Indian fry bread is tradition to the Navajo, and comes with a story of great pain and suffering. Though the tradition of fry bread is common among many Southwestern Tribes, it is the Navajo who developed this recipe. After forcing nearly 10,000 Navajo from the reservation on "The Long Walk", they were interred with the Mescalero Apache. The government supplies of lard, flour, salt, sugar, baking powder or yeast, and powdered milk were meager and often rancid. This was supplanted with any game that could be taken. Creating what they could from adversity, fry bread came from these few foods that were provided during the 4 years of captivity. Since that time, it has become common food at most all PowWows of numerous tribes and has truly become a pan-Indian food that most all tribes now enjoy. Also provides the basis for Navajo Tacos.

1 cup unbleached flour

1/4 teaspoon salt

2 teaspoon powdered milk

2 teaspoon baking powder
1/2 cup water, more as needed

Vegetable oil for frying

Sift together the flour, salt, powdered milk, and baking powder into a large bowl. Pour the water over the flour mixture all at once and stir the dough with a fork until it starts to form one big clump. Flour your hands. Using your hands, begin to mix the dough, trying to get all the flour into the mixture to form a ball.

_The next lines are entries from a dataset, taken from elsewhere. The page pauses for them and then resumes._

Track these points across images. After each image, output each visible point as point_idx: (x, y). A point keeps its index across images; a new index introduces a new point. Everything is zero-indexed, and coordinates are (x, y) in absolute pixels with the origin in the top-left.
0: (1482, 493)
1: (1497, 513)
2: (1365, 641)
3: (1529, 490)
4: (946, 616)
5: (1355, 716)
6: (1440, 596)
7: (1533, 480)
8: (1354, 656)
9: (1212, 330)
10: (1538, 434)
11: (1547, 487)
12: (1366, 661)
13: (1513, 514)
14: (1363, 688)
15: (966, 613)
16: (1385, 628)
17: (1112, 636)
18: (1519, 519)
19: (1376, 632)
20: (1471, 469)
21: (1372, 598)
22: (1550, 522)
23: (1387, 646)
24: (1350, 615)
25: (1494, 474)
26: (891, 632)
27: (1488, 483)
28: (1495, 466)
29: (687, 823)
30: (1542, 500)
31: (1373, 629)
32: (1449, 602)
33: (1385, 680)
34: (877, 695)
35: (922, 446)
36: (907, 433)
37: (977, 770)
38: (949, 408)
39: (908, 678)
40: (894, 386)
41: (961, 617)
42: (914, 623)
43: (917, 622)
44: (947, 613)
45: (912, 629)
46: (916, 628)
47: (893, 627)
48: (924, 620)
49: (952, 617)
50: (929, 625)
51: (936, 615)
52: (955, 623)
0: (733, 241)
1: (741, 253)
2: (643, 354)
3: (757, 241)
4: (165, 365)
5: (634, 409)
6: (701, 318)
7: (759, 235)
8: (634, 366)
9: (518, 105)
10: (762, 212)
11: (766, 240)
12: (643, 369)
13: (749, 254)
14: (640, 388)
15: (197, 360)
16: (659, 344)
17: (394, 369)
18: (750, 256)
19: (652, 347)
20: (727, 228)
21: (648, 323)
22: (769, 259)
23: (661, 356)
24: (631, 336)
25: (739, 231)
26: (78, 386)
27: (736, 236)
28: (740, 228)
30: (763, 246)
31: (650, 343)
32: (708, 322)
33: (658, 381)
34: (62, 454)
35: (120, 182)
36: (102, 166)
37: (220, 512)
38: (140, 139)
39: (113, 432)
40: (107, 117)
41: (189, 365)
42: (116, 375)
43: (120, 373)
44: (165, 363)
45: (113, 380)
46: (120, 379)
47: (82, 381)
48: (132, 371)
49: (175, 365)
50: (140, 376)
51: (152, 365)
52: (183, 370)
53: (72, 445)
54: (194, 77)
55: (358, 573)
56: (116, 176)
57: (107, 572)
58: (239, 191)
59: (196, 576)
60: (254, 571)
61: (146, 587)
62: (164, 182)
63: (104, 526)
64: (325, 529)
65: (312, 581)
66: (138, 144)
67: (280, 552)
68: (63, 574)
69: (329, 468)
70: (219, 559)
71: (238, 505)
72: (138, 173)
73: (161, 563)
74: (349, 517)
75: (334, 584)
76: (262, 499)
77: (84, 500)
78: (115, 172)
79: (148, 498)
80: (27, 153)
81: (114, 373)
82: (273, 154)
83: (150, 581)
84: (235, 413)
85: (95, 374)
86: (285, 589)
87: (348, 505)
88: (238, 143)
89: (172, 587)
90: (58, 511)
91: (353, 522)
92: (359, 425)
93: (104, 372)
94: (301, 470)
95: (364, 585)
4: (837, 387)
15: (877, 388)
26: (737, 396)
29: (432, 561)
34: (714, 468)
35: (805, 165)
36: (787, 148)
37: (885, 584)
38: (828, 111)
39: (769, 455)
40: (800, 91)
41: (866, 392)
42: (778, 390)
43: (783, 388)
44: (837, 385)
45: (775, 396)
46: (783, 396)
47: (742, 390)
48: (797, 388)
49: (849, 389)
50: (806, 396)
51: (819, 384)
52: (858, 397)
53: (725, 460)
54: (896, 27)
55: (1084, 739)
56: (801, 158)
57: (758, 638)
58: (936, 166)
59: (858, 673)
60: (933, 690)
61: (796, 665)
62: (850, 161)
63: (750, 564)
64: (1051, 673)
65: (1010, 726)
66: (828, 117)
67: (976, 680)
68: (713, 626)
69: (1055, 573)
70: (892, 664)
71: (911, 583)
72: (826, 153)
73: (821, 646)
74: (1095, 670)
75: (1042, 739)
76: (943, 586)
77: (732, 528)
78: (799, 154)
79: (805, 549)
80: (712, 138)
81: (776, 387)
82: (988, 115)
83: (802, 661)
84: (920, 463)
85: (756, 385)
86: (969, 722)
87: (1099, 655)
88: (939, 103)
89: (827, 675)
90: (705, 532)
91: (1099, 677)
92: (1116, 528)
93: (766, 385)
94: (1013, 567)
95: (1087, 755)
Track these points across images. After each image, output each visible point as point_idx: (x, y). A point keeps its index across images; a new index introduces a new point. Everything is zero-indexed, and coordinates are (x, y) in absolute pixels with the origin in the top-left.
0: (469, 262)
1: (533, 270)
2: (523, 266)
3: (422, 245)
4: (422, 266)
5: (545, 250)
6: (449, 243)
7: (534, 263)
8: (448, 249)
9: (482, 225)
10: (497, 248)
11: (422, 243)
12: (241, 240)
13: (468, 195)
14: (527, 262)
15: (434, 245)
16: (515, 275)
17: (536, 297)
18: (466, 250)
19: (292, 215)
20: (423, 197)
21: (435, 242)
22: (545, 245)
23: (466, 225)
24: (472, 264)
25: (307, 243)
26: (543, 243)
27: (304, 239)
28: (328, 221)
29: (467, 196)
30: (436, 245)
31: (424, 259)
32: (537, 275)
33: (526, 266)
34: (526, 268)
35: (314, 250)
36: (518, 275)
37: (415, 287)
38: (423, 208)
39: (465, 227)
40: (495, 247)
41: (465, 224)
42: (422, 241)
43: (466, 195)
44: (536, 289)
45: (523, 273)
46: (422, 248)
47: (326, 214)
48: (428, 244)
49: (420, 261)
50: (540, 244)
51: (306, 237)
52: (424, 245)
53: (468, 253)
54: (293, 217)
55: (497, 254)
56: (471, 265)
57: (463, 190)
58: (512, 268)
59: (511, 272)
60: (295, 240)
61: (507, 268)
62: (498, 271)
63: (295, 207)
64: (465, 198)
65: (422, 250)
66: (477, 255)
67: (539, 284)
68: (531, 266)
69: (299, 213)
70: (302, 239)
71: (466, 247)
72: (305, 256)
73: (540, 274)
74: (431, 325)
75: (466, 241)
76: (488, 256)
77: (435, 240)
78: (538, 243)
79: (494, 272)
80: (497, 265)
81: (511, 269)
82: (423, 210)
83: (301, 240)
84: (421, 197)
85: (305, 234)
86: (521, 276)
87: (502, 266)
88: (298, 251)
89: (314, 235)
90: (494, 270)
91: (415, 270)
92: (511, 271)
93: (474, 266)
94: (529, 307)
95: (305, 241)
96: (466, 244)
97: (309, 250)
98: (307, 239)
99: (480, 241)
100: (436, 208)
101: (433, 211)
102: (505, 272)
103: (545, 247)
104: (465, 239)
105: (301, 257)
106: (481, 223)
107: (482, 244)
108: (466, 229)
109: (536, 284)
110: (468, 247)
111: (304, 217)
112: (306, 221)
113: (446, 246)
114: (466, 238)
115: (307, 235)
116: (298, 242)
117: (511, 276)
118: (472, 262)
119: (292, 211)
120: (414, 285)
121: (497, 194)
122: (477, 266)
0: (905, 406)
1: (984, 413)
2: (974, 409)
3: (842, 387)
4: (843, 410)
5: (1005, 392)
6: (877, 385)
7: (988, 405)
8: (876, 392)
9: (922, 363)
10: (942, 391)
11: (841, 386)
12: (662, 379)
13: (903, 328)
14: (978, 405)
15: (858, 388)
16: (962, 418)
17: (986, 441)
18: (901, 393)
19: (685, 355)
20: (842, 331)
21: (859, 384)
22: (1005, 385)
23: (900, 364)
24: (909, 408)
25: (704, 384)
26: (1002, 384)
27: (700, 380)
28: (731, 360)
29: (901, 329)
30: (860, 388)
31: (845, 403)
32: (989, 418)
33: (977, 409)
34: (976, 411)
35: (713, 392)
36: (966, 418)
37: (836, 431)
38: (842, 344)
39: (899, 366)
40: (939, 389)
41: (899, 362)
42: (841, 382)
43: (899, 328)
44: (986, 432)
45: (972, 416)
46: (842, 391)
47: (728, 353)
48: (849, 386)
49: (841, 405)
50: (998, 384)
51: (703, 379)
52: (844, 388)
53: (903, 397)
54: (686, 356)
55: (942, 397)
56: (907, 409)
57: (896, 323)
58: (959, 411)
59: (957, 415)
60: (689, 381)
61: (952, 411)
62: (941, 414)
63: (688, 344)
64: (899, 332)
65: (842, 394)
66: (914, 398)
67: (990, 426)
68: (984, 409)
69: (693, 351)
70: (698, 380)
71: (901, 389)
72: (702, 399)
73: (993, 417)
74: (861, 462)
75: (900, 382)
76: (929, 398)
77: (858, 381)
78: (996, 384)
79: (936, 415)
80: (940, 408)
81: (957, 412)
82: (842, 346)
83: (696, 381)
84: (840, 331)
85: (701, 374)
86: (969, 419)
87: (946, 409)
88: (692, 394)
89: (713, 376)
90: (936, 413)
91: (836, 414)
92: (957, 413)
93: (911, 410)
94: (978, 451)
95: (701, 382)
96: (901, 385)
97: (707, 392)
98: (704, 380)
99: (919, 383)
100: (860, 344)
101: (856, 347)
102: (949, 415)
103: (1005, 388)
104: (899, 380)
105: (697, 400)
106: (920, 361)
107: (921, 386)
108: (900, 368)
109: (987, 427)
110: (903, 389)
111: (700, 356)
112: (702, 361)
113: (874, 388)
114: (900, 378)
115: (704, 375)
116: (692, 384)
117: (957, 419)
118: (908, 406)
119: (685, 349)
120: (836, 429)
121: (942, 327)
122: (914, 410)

NOTE: You want to mix this well, but you do NOT want to knead it. Kneading it will make for a heavy frybread when cooked. The inside of the dough ball should still be sticky after it is formed, while the outside will be well floured.
Cut the dough into two to four pieces, depending on the size frybreads you want to make. Using your floured hands, shape, stretch, pat, and form a disk of about 1/4" inches thick. Don’t worry about it being round. It isn't a wheel, and it won't be in one piece long... Heat the vegetable oil to about 350 degrees F.

NOTE: You can check by either dropping a small piece of dough in the hot oil and seeing if it begins to fry, or by dipping the end of a wooden spoon in and seeing if that bubbles. Your oil should be about 1-inch deep in a large cast-iron skillet or other large fryer.

Take the formed dough and put a hole in the center about the size of your index finger. This has a spiritual significance, but the reason to do it is that it evens out the oil heat and prevents the frybread from bubbling up in the center.

Now gently place it into the oil, being careful not to splatter the hot oil. Press down on the dough as it fries so the top is submersed into the hot oil. Fry until light golden brown, and then flip to fry the other side. Each side will take about 3 to 4 minutes.

Indian Fry Bread can be kept warm in a 200 degree F. oven for up to 1 hour. They refrigerate well and can be reheated in a 350 degree F. oven for 10 to 15 minutes before serving.